Ryan Gosling reunites with the director of the critically acclaimed "Drive" for the new thriller "Only God Forgives." Entertainment Weekly's Owen Gleiberman filed the following review for NY1.
"Only God Forgives" re-teams Ryan Gosling with director Nicolas Winding Refn, who made the acclaimed, ultra-violent art thriller "Drive" back in 2011. That movie seemed, mostly, to be taking place in the real world. "Only God Forgives," not so much. The new movie is a solemnly preposterous piece of designer revenge pulp, with actors who stand around bathed in red and blue light in between scenes of mayhem.
One of the main characters is a retired Bangkok police officer named Chang, played by Vithaya Pansringarm, who somehow manages to scowl with displeasure and look amused at the same time.
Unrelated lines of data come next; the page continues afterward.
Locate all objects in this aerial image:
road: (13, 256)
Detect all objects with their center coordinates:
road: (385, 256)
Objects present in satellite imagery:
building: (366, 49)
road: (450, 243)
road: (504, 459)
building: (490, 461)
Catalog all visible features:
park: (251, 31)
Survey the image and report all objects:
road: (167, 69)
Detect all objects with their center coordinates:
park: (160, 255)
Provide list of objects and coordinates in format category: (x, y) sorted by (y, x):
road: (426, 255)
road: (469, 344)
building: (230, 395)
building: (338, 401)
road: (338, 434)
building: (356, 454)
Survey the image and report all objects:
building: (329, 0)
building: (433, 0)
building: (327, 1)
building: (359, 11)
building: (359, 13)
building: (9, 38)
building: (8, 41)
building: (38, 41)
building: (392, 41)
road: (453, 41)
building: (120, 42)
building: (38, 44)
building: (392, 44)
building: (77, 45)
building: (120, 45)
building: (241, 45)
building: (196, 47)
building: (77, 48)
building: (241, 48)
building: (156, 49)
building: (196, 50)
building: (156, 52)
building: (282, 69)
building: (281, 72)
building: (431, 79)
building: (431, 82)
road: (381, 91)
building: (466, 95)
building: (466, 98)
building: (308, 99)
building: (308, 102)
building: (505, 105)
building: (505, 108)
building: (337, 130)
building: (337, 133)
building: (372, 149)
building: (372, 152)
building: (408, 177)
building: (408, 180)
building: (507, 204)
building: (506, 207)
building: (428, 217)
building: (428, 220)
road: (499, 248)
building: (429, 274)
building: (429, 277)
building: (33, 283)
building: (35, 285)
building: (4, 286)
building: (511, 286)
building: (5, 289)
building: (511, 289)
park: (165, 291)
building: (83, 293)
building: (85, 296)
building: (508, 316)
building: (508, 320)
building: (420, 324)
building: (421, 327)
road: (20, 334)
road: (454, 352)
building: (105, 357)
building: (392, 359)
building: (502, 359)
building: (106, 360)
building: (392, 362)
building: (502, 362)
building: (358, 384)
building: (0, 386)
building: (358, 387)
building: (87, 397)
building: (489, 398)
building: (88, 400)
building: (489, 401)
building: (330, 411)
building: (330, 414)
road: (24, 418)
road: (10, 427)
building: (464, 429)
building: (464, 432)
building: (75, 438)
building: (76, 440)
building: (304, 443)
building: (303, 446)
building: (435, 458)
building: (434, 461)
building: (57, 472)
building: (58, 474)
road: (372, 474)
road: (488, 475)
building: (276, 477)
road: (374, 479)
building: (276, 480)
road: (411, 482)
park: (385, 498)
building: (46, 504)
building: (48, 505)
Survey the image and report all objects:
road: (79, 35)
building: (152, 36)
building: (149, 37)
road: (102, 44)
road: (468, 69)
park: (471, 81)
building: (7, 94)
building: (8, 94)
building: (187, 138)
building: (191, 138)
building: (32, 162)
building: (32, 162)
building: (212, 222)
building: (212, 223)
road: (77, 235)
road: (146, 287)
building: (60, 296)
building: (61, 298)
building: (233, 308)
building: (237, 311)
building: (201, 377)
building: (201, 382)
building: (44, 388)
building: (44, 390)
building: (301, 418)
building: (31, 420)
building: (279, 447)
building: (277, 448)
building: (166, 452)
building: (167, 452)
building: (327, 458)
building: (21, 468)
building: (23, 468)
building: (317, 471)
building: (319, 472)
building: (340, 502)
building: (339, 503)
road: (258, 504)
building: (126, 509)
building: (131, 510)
Chang slashes people's limbs off with a samurai sword, then retreats to a karaoke nightclub out of a David Lynch film, where he faces an inert audience as he sings lonely songs of lost love. How crazy-cool!
"Only God Forgives doesn't have a script so much as a body count. Its characters, even the one played by Gosling (his name is Julian), don't pretend to be anything more than one-note abstractions. Julian's brother kills a prostitute, and is then murdered for the crime, at which point his dragon-lady mother, Crystal, shows up. She's played by Kristin Scott Thomas in thick wavy blonde hair that looks like she stole it off of Donatella Versace, though Scott Thomas' acting makes Donatella Versace look relaxed.
In "Only God Forgives," the seedy, neon-lit Bangkok streets are depicted as a place of depravity and no mercy, but also fascist control, in which Chang must restore order by taking vengeance on Crystal's war of vengeance. Got it?
What this comes down to is lots of overripe maiming and execution, all accompanied by satanic synth-pop. "Only God Forgives" comes on as a thriller, but it's really just a horror film dressed up in swank and nonsense.